» **PROMPT**
For each record below, write an exact copy.

[Saved entries]

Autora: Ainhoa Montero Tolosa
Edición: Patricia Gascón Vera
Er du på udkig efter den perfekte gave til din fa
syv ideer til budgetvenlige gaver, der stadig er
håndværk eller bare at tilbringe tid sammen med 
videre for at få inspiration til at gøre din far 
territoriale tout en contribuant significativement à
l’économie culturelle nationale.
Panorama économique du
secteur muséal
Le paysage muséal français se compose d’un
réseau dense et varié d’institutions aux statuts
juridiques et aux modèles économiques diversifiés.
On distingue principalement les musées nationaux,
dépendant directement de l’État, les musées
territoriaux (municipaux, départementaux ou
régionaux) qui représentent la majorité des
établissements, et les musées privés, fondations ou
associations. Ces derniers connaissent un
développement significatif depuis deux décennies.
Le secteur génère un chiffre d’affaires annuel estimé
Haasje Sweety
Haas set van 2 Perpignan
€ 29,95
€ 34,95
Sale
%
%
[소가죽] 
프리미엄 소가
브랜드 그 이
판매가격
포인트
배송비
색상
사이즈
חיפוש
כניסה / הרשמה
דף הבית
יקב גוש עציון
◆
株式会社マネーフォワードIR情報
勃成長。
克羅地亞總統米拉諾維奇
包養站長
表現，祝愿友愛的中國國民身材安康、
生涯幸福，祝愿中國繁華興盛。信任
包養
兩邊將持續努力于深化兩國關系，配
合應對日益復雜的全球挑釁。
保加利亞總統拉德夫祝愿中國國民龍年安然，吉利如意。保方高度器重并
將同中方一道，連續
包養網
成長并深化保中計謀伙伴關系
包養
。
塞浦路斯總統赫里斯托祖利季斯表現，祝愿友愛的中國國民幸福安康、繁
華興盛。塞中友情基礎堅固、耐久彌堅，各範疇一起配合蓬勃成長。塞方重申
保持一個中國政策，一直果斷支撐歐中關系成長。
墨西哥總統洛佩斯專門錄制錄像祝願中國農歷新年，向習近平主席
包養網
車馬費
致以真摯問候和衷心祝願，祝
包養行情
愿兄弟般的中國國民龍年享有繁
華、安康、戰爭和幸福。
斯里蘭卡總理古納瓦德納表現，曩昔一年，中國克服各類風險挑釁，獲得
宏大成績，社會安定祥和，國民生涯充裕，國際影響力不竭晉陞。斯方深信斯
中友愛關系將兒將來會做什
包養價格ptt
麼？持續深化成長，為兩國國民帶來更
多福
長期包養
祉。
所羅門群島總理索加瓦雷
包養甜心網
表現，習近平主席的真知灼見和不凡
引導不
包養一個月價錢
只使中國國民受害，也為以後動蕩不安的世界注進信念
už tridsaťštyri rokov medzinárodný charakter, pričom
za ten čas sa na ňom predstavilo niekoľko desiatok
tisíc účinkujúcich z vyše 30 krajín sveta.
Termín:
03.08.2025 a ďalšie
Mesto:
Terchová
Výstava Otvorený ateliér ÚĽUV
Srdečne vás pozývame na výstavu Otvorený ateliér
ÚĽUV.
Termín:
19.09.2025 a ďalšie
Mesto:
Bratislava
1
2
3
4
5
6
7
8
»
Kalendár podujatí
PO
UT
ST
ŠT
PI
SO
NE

» **YOUR RESPONSE**
Autora: Ainhoa Montero Tolosa
Edición: Patricia Gascón Vera
Er du på udkig efter den perfekte gave til din fa
syv ideer til budgetvenlige gaver, der stadig er
håndværk eller bare at tilbringe tid sammen med 
videre for at få inspiration til at gøre din far 
territoriale tout en contribuant significativement à
l’économie culturelle nationale.
Panorama économique du
secteur muséal
Le paysage muséal français se compose d’un
réseau dense et varié d’institutions aux statuts
juridiques et aux modèles économiques diversifiés.
On distingue principalement les musées nationaux,
dépendant directement de l’État, les musées
territoriaux (municipaux, départementaux ou
régionaux) qui représentent la majorité des
établissements, et les musées privés, fondations ou
associations. Ces derniers connaissent un
développement significatif depuis deux décennies.
Le secteur génère un chiffre d’affaires annuel estimé
Haasje Sweety
Haas set van 2 Perpignan
€ 29,95
€ 34,95
Sale
%
%
[소가죽] 
프리미엄 소가
브랜드 그 이
판매가격
포인트
배송비
색상
사이즈
חיפוש
כניסה / הרשמה
דף הבית
יקב גוש עציון
◆
株式会社マネーフォワードIR情報
勃成長。
克羅地亞總統米拉諾維奇
包養站長
表現，祝愿友愛的中國國民身材安康、
生涯幸福，祝愿中國繁華興盛。信任
包養
兩邊將持續努力于深化兩國關系，配
合應對日益復雜的全球挑釁。
保加利亞總統拉德夫祝愿中國國民龍年安然，吉利如意。保方高度器重并
將同中方一道，連續
包養網
成長并深化保中計謀伙伴關系
包養
。
塞浦路斯總統赫里斯托祖利季斯表現，祝愿友愛的中國國民幸福安康、繁
華興盛。塞中友情基礎堅固、耐久彌堅，各範疇一起配合蓬勃成長。塞方重申
保持一個中國政策，一直果斷支撐歐中關系成長。
墨西哥總統洛佩斯專門錄制錄像祝願中國農歷新年，向習近平主席
包養網
車馬費
致以真摯問候和衷心祝願，祝
包養行情
愿兄弟般的中國國民龍年享有繁
華、安康、戰爭和幸福。
斯里蘭卡總理古納瓦德納表現，曩昔一年，中國克服各類風險挑釁，獲得
宏大成績，社會安定祥和，國民生涯充裕，國際影響力不竭晉陞。斯方深信斯
中友愛關系將兒將來會做什
包養價格ptt
麼？持續深化成長，為兩國國民帶來更
多福
長期包養
祉。
所羅門群島總理索加瓦雷
包養甜心網
表現，習近平主席的真知灼見和不凡
引導不
包養一個月價錢
只使中國國民受害，也為以後動蕩不安的世界注進信念
už tridsaťštyri rokov medzinárodný charakter, pričom
za ten čas sa na ňom predstavilo niekoľko desiatok
tisíc účinkujúcich z vyše 30 krajín sveta.
Termín:
03.08.2025 a ďalšie
Mesto:
Terchová
Výstava Otvorený ateliér ÚĽUV
Srdečne vás pozývame na výstavu Otvorený ateliér
ÚĽUV.
Termín:
19.09.2025 a ďalšie
Mesto:
Bratislava
1
2
3
4
5
6
7
8
»
Kalendár podujatí
PO
UT
ST
ŠT
PI
SO
NE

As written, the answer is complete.